* **EXERCISE DATA**
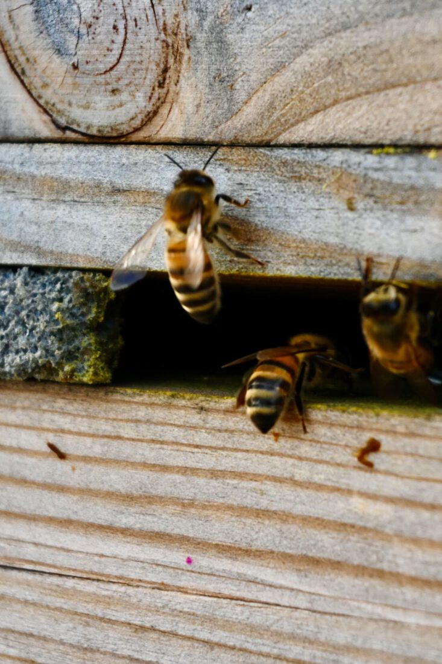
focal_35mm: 75
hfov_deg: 18.2
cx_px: 221
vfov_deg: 27.0
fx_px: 1382
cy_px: 332
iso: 400
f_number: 6.3
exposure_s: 1/160
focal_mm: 50
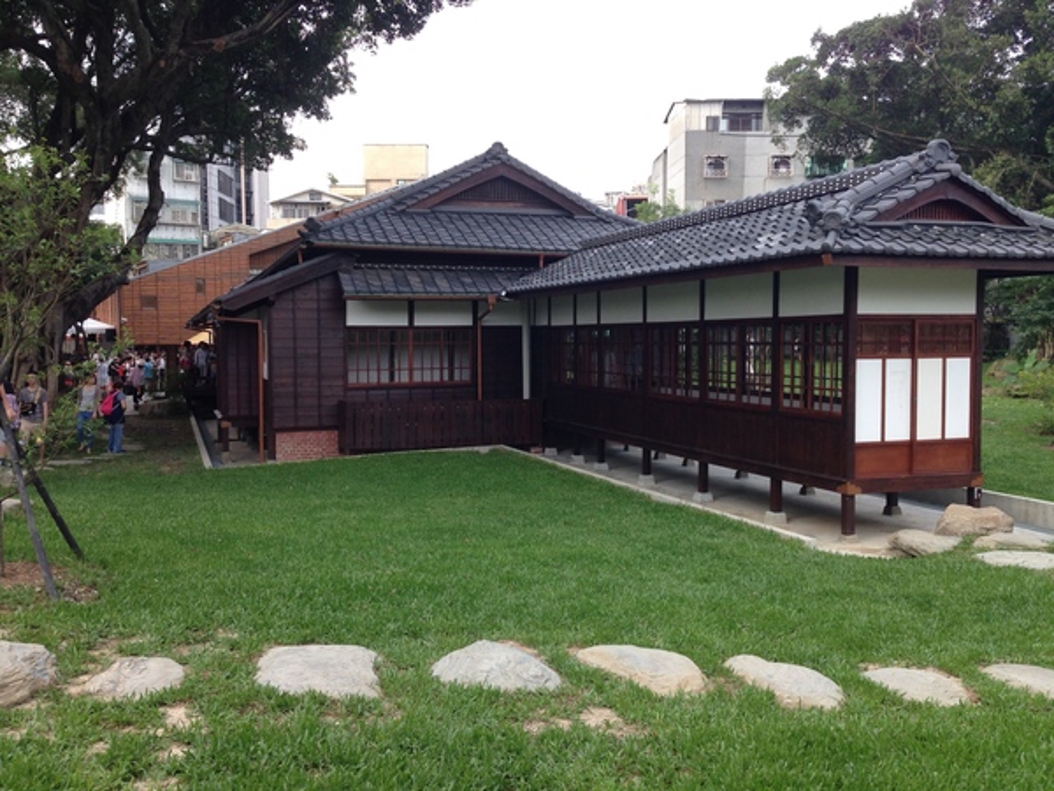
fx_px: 1005
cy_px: 396
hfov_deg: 55.4
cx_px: 527
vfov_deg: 42.9
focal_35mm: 33
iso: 50
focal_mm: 4.12
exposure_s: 1/232
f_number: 2.4
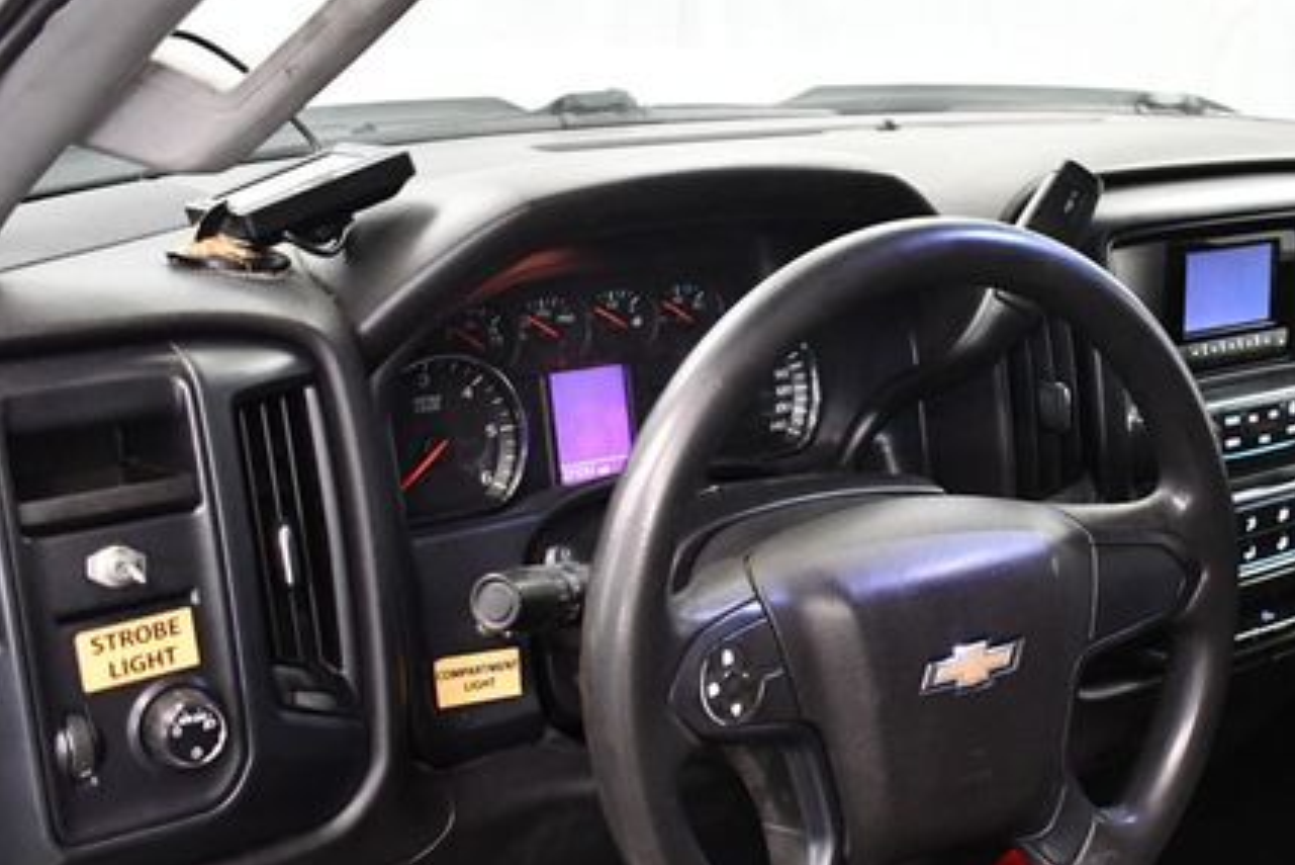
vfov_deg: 25.1
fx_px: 1943
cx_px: 919
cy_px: 480
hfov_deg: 36.3
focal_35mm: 54
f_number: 3.5
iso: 3200
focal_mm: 18
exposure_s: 1/60
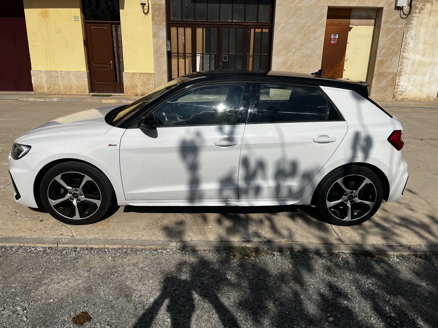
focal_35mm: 26
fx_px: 329
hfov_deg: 67.3
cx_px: 219
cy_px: 164
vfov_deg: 53.1
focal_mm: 5.1
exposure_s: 1/9901
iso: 50
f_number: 1.6
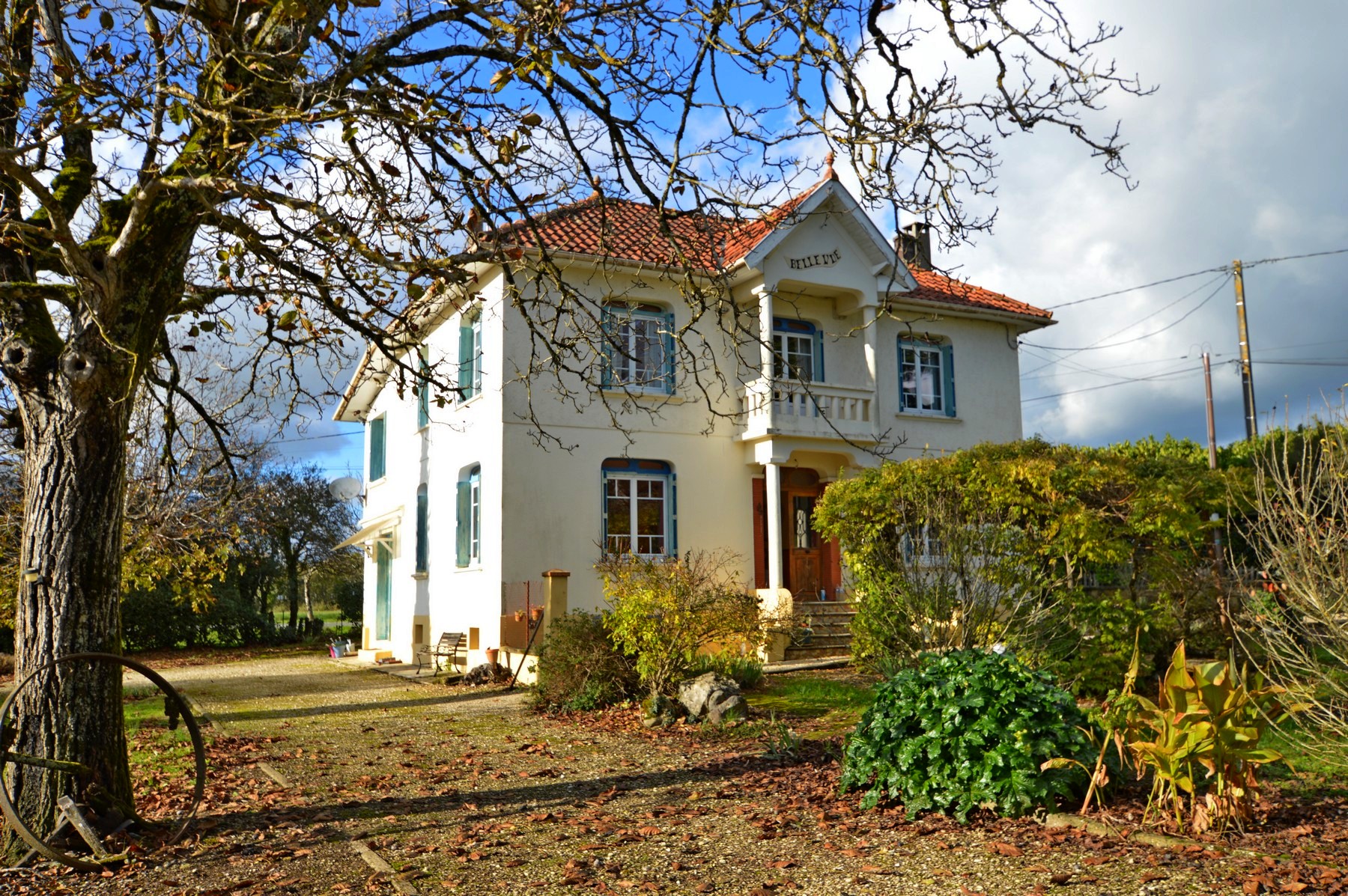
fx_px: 1122
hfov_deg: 62.0
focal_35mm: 30
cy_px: 448
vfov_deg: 43.5
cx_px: 674
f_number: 6.3
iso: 100
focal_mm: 20
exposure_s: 1/160
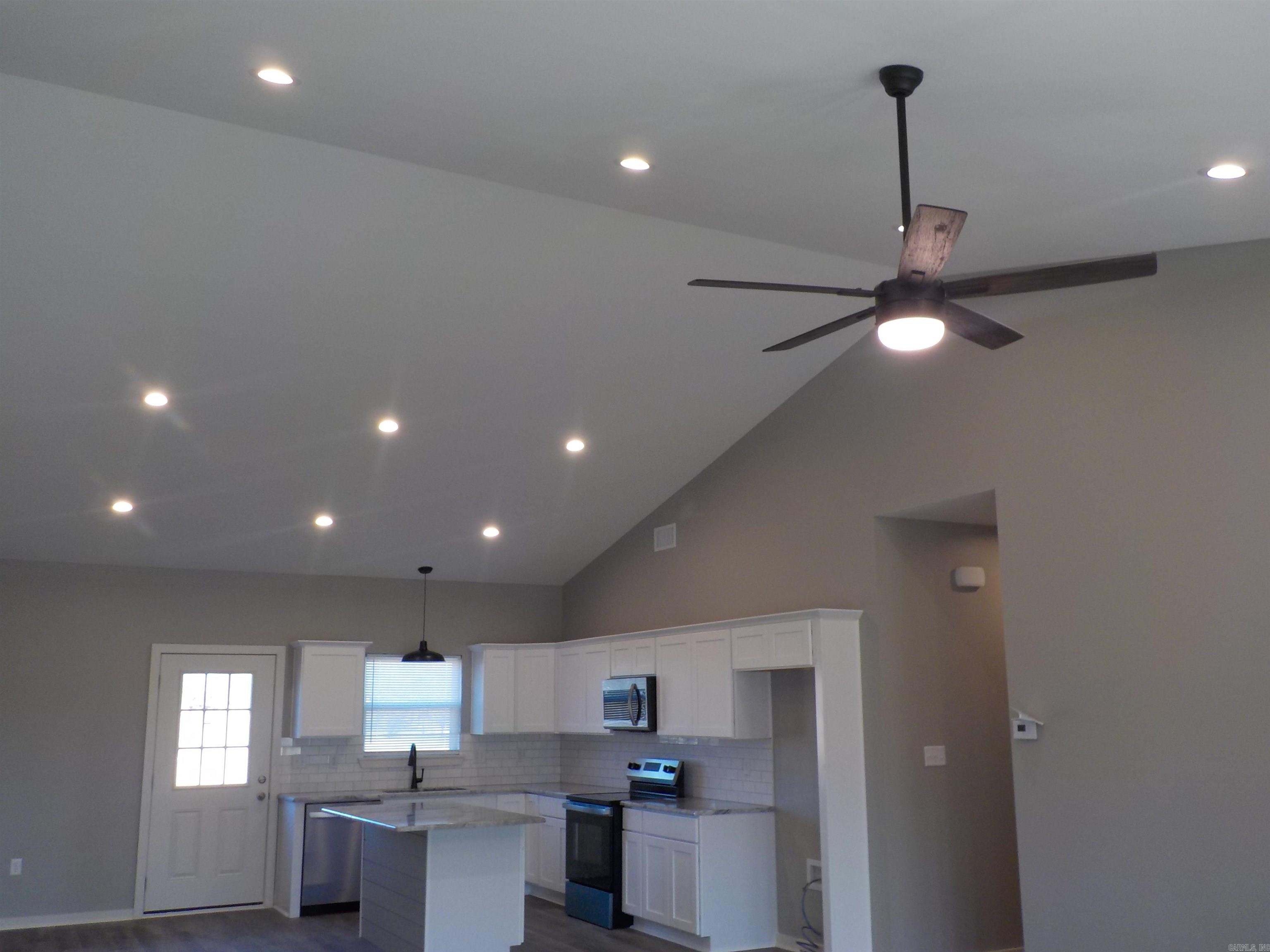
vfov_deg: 46.8
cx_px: 635
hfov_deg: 60.0
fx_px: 1101
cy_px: 476
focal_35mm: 30
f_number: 3.3
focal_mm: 4.1
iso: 125
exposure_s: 1/60
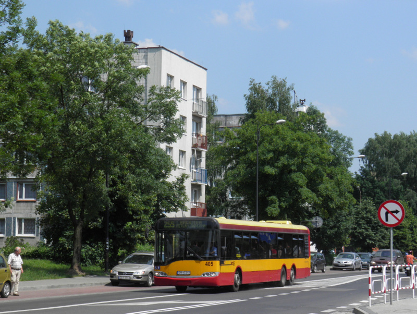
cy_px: 157
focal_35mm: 73
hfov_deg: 26.6
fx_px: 880
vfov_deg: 20.2
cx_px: 208
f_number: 5.5
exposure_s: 1/320
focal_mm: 13.2
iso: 50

* **PROBLEM TO WORK ON**
Repeat the records above word for word, apart from the pictures.

* **RESPONSE**
focal_35mm: 75
hfov_deg: 18.2
cx_px: 221
vfov_deg: 27.0
fx_px: 1382
cy_px: 332
iso: 400
f_number: 6.3
exposure_s: 1/160
focal_mm: 50
fx_px: 1005
cy_px: 396
hfov_deg: 55.4
cx_px: 527
vfov_deg: 42.9
focal_35mm: 33
iso: 50
focal_mm: 4.12
exposure_s: 1/232
f_number: 2.4
vfov_deg: 25.1
fx_px: 1943
cx_px: 919
cy_px: 480
hfov_deg: 36.3
focal_35mm: 54
f_number: 3.5
iso: 3200
focal_mm: 18
exposure_s: 1/60
focal_35mm: 26
fx_px: 329
hfov_deg: 67.3
cx_px: 219
cy_px: 164
vfov_deg: 53.1
focal_mm: 5.1
exposure_s: 1/9901
iso: 50
f_number: 1.6
fx_px: 1122
hfov_deg: 62.0
focal_35mm: 30
cy_px: 448
vfov_deg: 43.5
cx_px: 674
f_number: 6.3
iso: 100
focal_mm: 20
exposure_s: 1/160
vfov_deg: 46.8
cx_px: 635
hfov_deg: 60.0
fx_px: 1101
cy_px: 476
focal_35mm: 30
f_number: 3.3
focal_mm: 4.1
iso: 125
exposure_s: 1/60
cy_px: 157
focal_35mm: 73
hfov_deg: 26.6
fx_px: 880
vfov_deg: 20.2
cx_px: 208
f_number: 5.5
exposure_s: 1/320
focal_mm: 13.2
iso: 50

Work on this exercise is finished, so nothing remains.